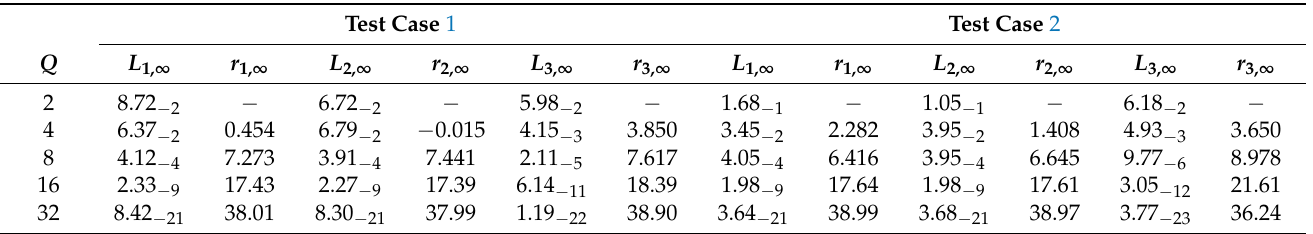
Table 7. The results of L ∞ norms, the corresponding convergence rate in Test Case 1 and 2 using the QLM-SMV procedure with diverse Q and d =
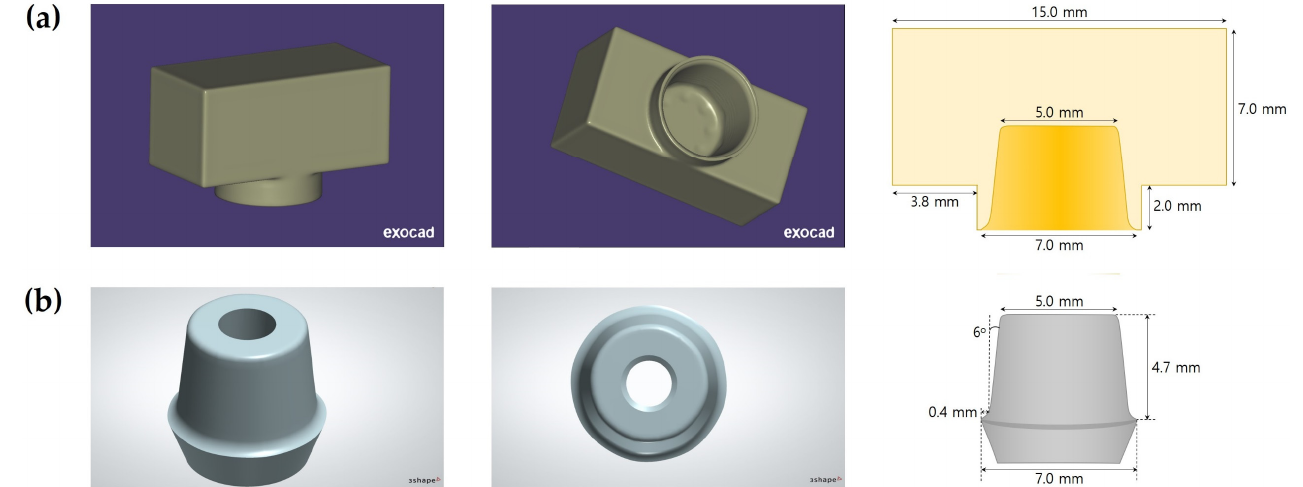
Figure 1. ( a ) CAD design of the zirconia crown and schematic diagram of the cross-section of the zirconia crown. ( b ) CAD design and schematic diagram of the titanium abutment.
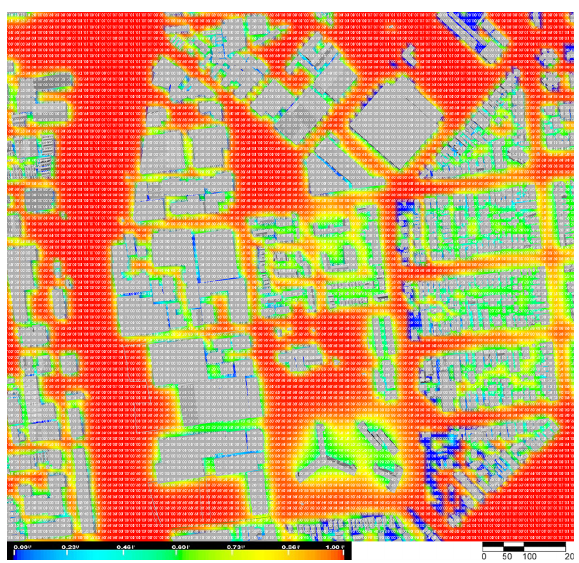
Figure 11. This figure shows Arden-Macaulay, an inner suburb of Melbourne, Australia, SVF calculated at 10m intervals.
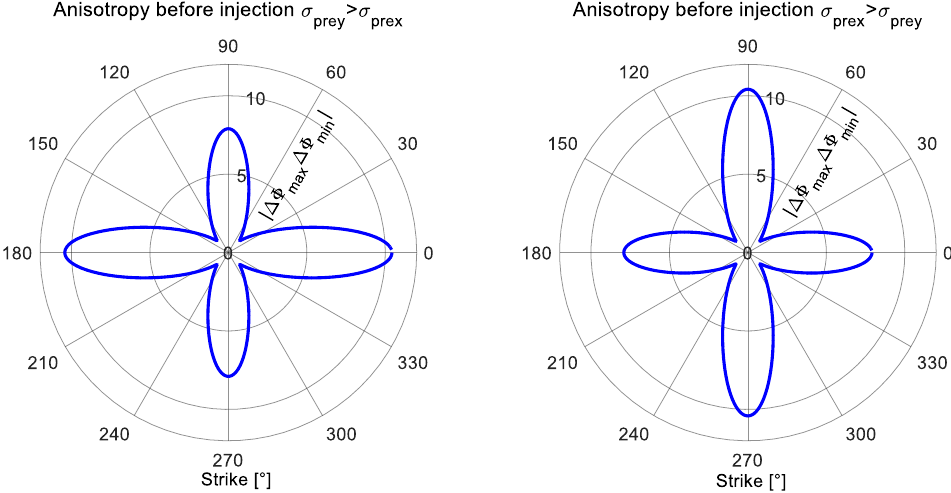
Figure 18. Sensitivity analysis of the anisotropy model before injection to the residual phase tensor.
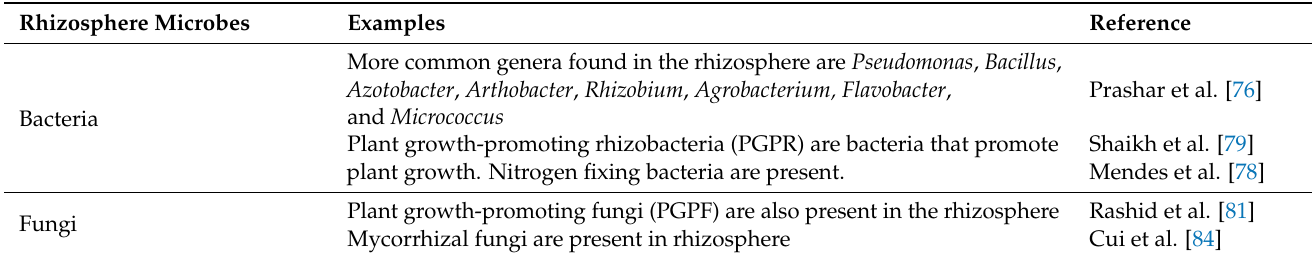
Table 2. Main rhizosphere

Task objective: Where the word "Table" occurs in a line of the records, copy that line.

Final answer:
Table 7. The results of L ∞ norms, the corresponding convergence rate in Test Case 1 and 2 using the QLM-SMV procedure with diverse Q and d =
Table 2. Main rhizosphere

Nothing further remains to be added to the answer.